RECORDS PROVIDED section start

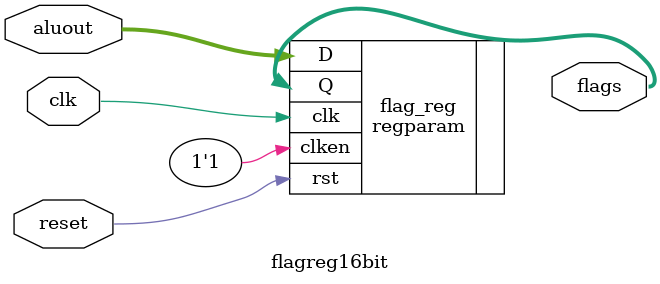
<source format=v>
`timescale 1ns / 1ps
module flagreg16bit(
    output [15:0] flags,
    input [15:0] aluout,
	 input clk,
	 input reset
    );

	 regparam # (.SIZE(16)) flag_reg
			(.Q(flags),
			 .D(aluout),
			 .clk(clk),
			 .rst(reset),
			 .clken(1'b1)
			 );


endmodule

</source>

RECORDS PROVIDED section end

#### BRIEF:
This exercise needs every entry retyped exactly, with the pictures removed.

#### TASK RESPONSE:
<source format=v>
`timescale 1ns / 1ps
module flagreg16bit(
    output [15:0] flags,
    input [15:0] aluout,
	 input clk,
	 input reset
    );

	 regparam # (.SIZE(16)) flag_reg
			(.Q(flags),
			 .D(aluout),
			 .clk(clk),
			 .rst(reset),
			 .clken(1'b1)
			 );


endmodule

</source>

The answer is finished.